• _Data below_
____________
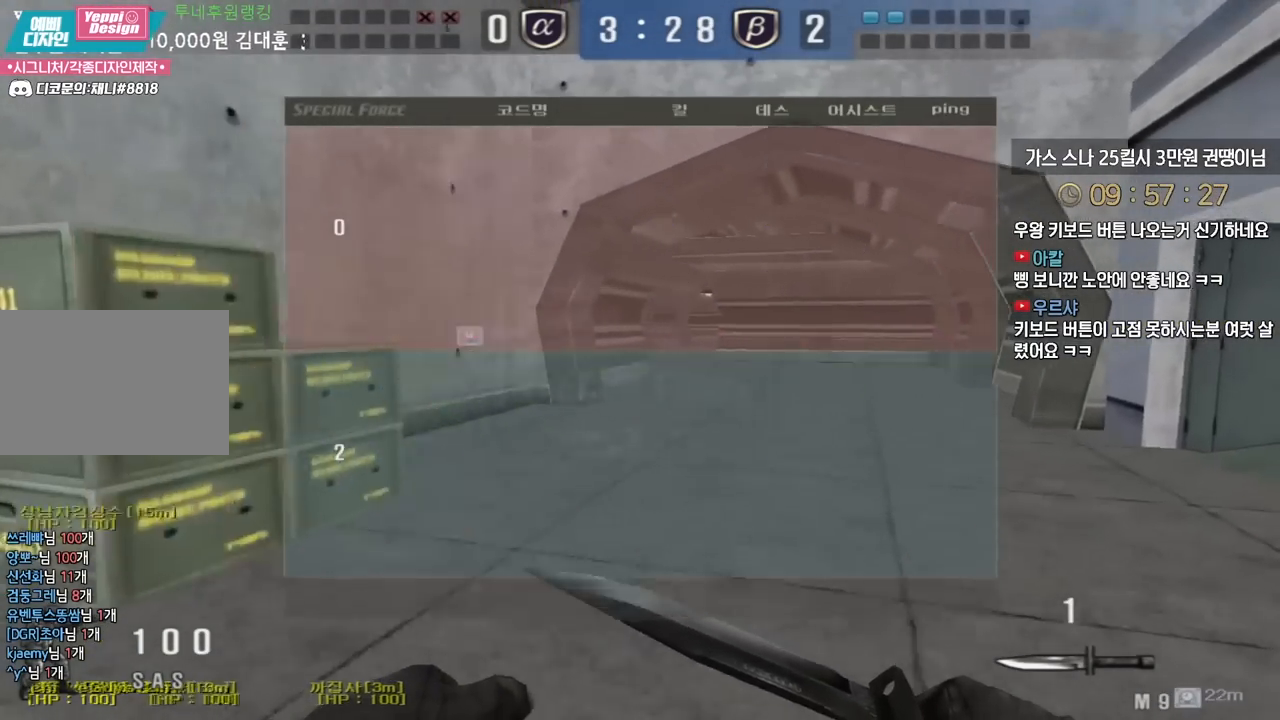
{"keys": ["d", "w"], "events": []}
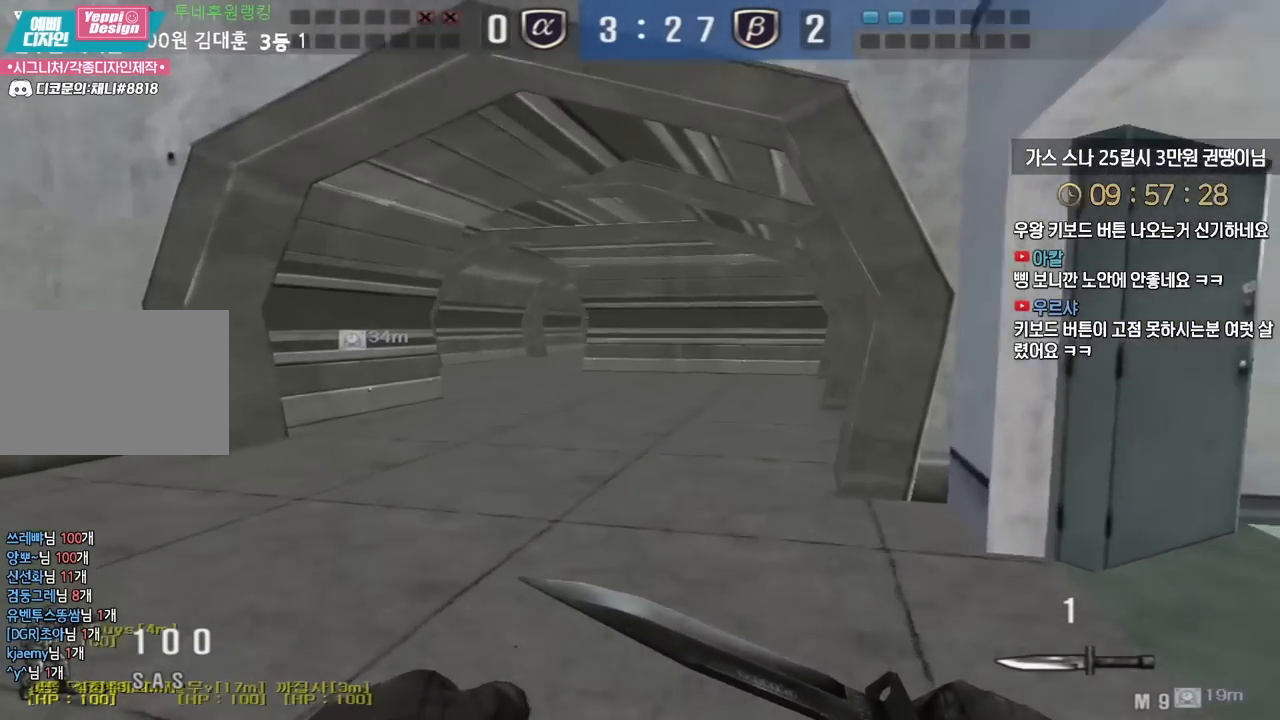
{"keys": ["a", "w"], "events": [[283, "a", "down"], [283, "d", "up"]]}
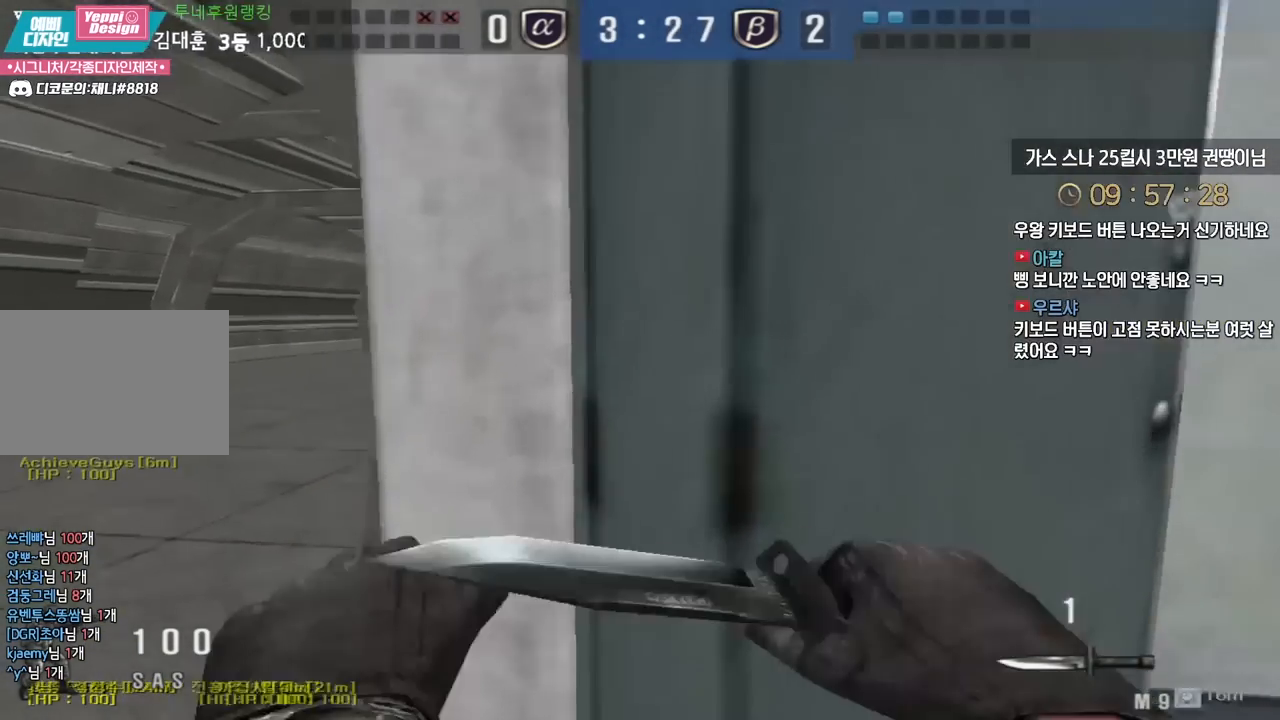
{"keys": ["a", "w"], "events": []}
____________
• _Problem statement_
The answer is the listing above restated word for word, pictures removed.

• _Result of this task_
{"keys": ["d", "w"], "events": []}
{"keys": ["a", "w"], "events": [[283, "a", "down"], [283, "d", "up"]]}
{"keys": ["a", "w"], "events": []}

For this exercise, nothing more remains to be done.